All Headlines 15:46 June 16, 2016

By Woo Jae-yeon

SEOUL, June 16 (Yonhap) -- For late artist Oh Yoon, art wasn't a means to make a living. He once said in private, "Art is a guerrilla act," indicating his belief that art shouldn't belong only to the establishment but play a role in public enlightenment and social change.

Gana Art Gallery in Seoul will present a massive retrospective, from June 24 till Aug. 7, to mark the 30th anniversary of the great artist's death at age 39. Some 250 artworks ranging from oil paintings to woodblock prints and sculptures are on display in the gallery's three exhibition halls.

He painted and sculpted, but he is most well known for his woodblock prints that captured the essence of the everyday lives of people in his time, in an intense, captivating, and compelling way.
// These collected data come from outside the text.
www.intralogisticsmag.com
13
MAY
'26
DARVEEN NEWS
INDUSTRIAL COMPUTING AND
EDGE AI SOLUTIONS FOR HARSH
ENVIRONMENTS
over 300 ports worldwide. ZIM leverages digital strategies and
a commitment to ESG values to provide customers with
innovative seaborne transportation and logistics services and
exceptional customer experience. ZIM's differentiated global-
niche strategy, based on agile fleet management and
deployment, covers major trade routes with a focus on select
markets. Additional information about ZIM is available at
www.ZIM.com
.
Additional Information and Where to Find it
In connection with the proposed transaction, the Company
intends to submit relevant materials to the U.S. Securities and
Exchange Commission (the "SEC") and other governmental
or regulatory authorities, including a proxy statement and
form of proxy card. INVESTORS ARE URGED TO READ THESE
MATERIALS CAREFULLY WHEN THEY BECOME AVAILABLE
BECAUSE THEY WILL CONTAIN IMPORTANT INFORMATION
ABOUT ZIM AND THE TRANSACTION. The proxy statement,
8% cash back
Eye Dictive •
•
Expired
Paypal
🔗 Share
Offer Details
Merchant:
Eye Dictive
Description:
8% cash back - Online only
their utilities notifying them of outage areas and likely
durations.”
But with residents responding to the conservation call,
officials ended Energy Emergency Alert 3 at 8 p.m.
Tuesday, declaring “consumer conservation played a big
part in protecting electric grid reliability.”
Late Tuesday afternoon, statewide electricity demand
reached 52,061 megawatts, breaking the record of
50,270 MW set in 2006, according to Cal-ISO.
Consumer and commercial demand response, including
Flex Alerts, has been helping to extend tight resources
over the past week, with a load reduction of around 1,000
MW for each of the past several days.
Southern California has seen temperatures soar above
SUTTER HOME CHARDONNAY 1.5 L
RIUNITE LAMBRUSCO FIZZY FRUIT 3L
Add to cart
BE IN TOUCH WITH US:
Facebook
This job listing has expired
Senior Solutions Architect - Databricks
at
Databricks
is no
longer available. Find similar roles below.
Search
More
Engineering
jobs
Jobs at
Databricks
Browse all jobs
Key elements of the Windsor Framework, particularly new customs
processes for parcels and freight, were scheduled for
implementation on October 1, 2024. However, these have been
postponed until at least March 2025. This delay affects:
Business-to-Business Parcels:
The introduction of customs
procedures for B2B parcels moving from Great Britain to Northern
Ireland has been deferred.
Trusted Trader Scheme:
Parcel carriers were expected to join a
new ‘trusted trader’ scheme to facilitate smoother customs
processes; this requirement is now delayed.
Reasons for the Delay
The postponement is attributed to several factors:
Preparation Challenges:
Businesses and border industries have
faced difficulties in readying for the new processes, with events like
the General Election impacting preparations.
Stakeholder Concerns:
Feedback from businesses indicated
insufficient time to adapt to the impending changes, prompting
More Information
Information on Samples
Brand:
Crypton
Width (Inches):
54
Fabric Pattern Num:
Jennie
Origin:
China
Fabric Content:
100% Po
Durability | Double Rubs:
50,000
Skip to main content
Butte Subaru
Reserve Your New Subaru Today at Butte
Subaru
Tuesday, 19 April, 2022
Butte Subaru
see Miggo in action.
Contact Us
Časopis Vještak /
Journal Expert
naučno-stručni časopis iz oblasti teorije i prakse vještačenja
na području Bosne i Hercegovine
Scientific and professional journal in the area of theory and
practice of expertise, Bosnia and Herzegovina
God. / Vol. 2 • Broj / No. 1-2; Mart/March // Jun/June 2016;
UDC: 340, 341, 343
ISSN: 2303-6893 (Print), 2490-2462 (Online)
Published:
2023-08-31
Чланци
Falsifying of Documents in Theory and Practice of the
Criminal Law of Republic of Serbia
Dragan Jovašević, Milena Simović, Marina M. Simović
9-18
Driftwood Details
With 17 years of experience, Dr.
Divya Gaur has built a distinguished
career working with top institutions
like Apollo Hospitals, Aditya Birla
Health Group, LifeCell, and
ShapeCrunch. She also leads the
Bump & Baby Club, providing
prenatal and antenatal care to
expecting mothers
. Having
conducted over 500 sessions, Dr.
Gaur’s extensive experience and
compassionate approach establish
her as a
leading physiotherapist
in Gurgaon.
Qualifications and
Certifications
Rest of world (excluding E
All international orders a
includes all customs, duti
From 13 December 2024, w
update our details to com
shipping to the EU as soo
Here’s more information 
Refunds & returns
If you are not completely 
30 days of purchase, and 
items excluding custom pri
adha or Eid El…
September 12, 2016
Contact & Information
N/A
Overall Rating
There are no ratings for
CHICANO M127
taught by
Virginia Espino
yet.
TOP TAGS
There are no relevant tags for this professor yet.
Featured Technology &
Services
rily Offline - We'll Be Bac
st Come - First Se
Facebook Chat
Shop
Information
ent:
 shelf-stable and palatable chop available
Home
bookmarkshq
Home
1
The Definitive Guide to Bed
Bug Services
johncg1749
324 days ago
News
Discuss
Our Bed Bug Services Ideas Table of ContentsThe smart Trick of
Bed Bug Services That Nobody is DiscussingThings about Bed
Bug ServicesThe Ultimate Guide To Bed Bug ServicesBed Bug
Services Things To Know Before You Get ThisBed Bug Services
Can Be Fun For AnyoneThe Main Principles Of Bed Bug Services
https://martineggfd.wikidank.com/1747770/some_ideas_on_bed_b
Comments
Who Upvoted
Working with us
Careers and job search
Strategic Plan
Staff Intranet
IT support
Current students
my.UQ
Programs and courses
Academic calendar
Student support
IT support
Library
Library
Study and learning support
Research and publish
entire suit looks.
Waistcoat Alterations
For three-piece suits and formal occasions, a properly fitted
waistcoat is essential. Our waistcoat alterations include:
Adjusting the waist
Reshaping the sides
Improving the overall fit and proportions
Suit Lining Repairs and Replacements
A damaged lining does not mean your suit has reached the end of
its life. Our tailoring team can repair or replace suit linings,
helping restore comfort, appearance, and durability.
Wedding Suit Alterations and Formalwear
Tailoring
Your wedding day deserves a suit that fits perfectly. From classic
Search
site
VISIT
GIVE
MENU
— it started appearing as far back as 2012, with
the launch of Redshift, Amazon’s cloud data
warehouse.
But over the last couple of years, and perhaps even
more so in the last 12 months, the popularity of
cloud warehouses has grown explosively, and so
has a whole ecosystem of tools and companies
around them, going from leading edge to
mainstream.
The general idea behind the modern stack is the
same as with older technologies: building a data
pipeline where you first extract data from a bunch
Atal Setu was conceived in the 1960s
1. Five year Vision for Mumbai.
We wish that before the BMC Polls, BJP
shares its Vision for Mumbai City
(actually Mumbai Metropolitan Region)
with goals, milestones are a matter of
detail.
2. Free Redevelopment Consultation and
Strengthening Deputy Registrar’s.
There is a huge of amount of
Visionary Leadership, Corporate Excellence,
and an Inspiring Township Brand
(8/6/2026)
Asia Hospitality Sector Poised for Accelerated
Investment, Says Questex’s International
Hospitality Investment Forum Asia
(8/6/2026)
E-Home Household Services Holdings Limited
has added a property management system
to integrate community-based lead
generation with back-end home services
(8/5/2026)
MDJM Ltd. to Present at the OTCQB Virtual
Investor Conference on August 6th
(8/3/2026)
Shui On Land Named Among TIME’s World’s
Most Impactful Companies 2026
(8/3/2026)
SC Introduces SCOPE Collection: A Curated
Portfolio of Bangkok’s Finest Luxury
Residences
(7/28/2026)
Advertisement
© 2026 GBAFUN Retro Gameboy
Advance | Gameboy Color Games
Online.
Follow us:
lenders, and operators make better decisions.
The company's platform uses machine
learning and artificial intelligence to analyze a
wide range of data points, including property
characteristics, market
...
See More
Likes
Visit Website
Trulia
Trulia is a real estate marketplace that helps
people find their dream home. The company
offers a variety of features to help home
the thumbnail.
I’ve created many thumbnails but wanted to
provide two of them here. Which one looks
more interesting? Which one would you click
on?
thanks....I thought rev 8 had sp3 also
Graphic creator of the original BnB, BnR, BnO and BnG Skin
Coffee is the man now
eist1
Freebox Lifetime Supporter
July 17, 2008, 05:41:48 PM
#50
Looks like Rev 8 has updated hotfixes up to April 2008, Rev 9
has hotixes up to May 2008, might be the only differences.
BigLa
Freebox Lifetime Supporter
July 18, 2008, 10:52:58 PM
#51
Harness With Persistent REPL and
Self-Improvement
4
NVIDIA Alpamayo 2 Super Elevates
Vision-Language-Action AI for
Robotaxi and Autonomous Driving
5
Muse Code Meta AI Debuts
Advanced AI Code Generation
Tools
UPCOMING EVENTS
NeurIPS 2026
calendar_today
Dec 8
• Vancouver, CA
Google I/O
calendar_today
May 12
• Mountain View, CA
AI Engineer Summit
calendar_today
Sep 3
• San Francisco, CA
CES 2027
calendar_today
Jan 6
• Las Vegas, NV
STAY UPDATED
For the two decades from the late 60s until he died in 1986, the period when Oh actively produced works of art, Korea was going through a social, political and economic upheaval. While actively participating in the grassroots movement seeking art's role in a society filled with confusion and chaos, he established his own unique art world inspired by the country's traditional dances, tales and shamanic rituals.

At the media preview on Thursday, Yoon Beon-mo, a close friend of the late printmaker, said, "I can't believe it's already been 30 years since he left us.... This exhibit throws the light especially on his woodblock prints where he holds an unchallenged, unsurpassed position."

Recalling his memories about the artist, the professor and art historian said, "For Oh, engraving on a wood plate wasn't considered art or a merchantable good. At that time, the only purpose for it was to use it in the social movement that we were engaged in," he said. He added, "That is why none of his woodblock prints have an edition on them." Indeed, many of his artworks on display didn't have an edition printed on them. Some don't even have a title or a date of creation.

For the retrospective, some of his early drawings are being made public for the first time by his family. Through his dynamic sketches of people and animals in bold lines, one can guess the depth of his art that wanders the line between abstraction and realism.

"His early drawings will give gallerygoers a chance to see where his art came from," Yoon said.